- [Texto fornecido]
◆ ◆ ◆ ◆ ◆ ◆ ◆
Há não muito tempo, um país sul-americano elegeu um presidente que disputou a eleição com uma bandeira de oposição ao establishment político e de proximidade com o povo. Embora não fosse favorito, para surpresa de muitos, acabou vencendo. Na campanha, proferia discursos virulentos contra “a elite” e adotava um estilo de animador de auditório. Seus comícios eram espetáculos de simbiose com a plateia. Por seus desafios aos protocolos da comunicação política, ganhou de seus apoiadores o apelido de “Louco”.

Uma vez eleito, “Louco” manteve, no exercício da Presidência, o mesmo comportamento excêntrico da campanha: seguiu fazendo shows com astros da música que o apoiavam, cantando e dançando ao lado de animadoras de palco em trajes menores. Envolveu-se com cartolagem futebolística e prometeu 1 milhão de dólares a Maradona caso ele  jogasse uma partida por seu time. Tornou-se também um campeão da grosseria política: atacava autoridades e ex-presidentes com linguagem chula; na sua relação com o Legislativo, optava sempre pelo confronto.

“Louco” nunca fora apreciado pelas elites econômicas, que o tomavam por demagogo e populista. Seu comportamento hostil à liturgia presidencial rapidamente lhe rendeu também a antipatia da imprensa. Ao propor um plano econômico de viés neoliberal, alienou as centrais sindicais e boa parte de sua camada de apoio nas classes mais baixas. Sua grosseria descompensada afastou progressivamente a classe média urbana. Em meio a denúncias de corrupção contra seu governo, o embaixador dos Estados Unidos no país veio a público reclamar da escorchante cobrança de propinas por funcionários de alfândega. 

Quando as ruas se encheram de manifestantes, o Congresso entendeu o recado: Abdalá “El Loco” Bucaram foi afastado da presidência do Equador após uma sessão relâmpago do Congresso, com fundamento em sua inaptidão mental para exercer o cargo. Foi presidente por breves seis meses, de agosto de 1996 a fevereiro de 1997.

As reações do presidente Jair Bolsonaro à pandemia de Covid-19, especialmente a partir de seu pronunciamento na noite de 24 de março, contrariando evidências, desafiando cientistas e debochando da realidade, fizeram subir as apostas de que algo muito sério não vai bem em seu juízo. A hipótese da loucura já havia sido cogitada no primeiro semestre de 2019, quando Bolsonaro coroou o errático início de seu governo com ofensas ignóbeis à memória do pai do presidente nacional da OAB, vítima da ditadura militar. “O caso de Bolsonaro não é de impeachment, é de interdição”, disse, à época, Miguel Reale Júnior. A saída para o Brasil de Bolsonaro seria análoga àquela adotada pelo Equador de Bucaram.

A ideia ensaia voltar com força agora. Em face do maior desafio da saúde pública de nossa história, Bolsonaro escolheu embrulhar desinformação epidemiológica (“gripezinha”, “histeria”, “meu passado de atleta”, “pula em esgoto e não acontece nada”, “vidro blindado”) nos trajes de gala dos pronunciamentos presidenciais. Optou por partir para o confronto aberto com profissionais da respeitável tradição sanitarista brasileira, com secretários de Saúde estaduais e até com seu ministro da Saúde. A hashtag #InterdicaoJa disputa espaço entre os trending topics do Twitter.
◆ ◆ ◆ ◆ ◆ ◆ ◆
- [Linhas listadas]
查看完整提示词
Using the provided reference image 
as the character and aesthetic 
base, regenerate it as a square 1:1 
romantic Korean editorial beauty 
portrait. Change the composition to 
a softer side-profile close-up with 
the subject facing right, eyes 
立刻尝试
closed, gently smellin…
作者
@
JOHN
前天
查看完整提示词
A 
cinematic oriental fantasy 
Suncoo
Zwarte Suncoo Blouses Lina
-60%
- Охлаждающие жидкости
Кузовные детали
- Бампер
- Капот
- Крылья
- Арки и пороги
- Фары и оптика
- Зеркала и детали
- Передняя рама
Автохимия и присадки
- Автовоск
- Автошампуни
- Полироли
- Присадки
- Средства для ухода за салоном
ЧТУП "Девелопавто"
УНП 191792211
◆ ◆ ◆ ◆ ◆ ◆ ◆
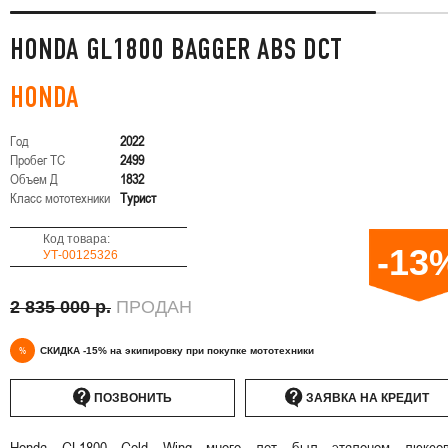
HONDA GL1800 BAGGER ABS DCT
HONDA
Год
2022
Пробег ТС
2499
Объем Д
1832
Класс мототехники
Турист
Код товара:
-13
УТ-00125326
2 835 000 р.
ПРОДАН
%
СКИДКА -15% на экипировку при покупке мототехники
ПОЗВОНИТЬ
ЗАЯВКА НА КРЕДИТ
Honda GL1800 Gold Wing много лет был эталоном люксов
◆ ◆ ◆ ◆ ◆ ◆ ◆
- [Tarefa a realizar] Com base no texto sobre Bucaram e Bolsonaro, explique em até três frases por que Bucaram foi afastado da presidência do Equador.

- [Resposta escrita] As ruas se encheram de manifestantes, e o Congresso entendeu o recado. Em uma sessão relâmpago, afastou Bucaram com fundamento em sua inaptidão mental para exercer o cargo.